» **Task details**:
Among the lines of data below, reproduce only those from the one with "[282,116,325,129] permit ->" through the one with "(220, 456) none", exactly as they stand, both ends included.

» **Stored records**:
+ + + + +

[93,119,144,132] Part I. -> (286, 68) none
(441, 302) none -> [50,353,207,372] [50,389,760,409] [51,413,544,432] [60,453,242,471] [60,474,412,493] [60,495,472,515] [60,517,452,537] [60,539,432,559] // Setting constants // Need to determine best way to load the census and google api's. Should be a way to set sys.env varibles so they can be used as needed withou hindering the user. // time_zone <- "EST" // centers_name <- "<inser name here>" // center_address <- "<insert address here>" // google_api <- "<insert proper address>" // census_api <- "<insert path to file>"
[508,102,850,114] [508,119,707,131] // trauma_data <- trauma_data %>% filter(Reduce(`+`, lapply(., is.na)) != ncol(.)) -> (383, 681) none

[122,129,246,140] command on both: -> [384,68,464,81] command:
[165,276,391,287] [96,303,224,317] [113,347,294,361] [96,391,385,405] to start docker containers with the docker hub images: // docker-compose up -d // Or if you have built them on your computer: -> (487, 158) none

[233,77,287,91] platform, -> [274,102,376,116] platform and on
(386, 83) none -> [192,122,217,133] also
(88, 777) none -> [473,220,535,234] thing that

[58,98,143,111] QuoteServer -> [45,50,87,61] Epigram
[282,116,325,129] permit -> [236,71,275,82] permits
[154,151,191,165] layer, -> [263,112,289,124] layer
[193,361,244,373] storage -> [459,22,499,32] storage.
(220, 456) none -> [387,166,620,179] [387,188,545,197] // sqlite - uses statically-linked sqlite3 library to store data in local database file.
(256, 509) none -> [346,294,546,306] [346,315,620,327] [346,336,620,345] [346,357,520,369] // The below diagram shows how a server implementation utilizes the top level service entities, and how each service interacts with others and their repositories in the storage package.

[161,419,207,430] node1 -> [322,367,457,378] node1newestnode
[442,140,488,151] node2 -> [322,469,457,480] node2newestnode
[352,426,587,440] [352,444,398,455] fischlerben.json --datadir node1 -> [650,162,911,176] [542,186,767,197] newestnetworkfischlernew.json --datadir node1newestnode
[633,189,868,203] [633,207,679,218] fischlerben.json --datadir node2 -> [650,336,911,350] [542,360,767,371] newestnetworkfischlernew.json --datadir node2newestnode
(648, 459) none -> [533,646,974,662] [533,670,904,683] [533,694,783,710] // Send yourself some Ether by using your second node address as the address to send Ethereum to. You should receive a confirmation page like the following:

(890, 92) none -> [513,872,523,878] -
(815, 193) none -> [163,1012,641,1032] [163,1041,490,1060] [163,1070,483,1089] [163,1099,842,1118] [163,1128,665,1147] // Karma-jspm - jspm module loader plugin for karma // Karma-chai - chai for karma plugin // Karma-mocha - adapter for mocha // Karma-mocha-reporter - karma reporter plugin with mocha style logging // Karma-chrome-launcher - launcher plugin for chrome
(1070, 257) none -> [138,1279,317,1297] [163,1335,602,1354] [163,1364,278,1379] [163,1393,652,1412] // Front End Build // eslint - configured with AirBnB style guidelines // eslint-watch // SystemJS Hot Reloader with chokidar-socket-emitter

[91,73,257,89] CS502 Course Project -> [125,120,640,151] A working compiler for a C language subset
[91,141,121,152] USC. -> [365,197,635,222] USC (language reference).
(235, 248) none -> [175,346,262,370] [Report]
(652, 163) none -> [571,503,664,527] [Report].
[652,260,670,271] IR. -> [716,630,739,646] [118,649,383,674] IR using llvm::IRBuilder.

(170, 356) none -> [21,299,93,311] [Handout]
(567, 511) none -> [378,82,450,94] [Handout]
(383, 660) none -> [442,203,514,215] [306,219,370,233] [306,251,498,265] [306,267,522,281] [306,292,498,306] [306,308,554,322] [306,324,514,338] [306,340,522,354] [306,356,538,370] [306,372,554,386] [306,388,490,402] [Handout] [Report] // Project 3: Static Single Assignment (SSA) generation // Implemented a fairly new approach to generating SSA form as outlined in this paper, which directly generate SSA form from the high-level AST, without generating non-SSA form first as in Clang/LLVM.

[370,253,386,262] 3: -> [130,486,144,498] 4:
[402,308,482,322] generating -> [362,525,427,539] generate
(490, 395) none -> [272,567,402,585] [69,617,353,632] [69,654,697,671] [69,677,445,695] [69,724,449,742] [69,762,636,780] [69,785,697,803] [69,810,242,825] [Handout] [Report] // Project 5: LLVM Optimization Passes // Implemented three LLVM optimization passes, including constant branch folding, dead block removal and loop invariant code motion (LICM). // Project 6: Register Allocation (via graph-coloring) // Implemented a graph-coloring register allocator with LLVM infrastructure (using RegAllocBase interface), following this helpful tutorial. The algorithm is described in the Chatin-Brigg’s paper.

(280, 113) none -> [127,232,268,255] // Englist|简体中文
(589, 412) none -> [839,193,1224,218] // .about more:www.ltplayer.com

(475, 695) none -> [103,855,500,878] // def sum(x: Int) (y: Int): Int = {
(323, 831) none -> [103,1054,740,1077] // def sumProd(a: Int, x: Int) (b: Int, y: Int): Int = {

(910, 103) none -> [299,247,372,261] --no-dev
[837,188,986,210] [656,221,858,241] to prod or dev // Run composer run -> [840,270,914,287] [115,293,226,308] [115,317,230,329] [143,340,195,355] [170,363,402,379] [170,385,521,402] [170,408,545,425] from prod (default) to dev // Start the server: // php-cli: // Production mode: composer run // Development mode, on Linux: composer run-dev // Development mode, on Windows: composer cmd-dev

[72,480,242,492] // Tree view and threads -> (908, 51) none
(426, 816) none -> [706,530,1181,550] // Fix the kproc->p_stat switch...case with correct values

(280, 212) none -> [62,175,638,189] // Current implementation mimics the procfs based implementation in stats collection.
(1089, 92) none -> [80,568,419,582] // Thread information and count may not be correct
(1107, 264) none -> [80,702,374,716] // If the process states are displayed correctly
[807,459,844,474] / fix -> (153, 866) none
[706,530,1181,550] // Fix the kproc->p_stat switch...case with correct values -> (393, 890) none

+ + + + +

» **Result of the task**:
[282,116,325,129] permit -> [236,71,275,82] permits
[154,151,191,165] layer, -> [263,112,289,124] layer
[193,361,244,373] storage -> [459,22,499,32] storage.
(220, 456) none -> [387,166,620,179] [387,188,545,197] // sqlite - uses statically-linked sqlite3 library to store data in local database file.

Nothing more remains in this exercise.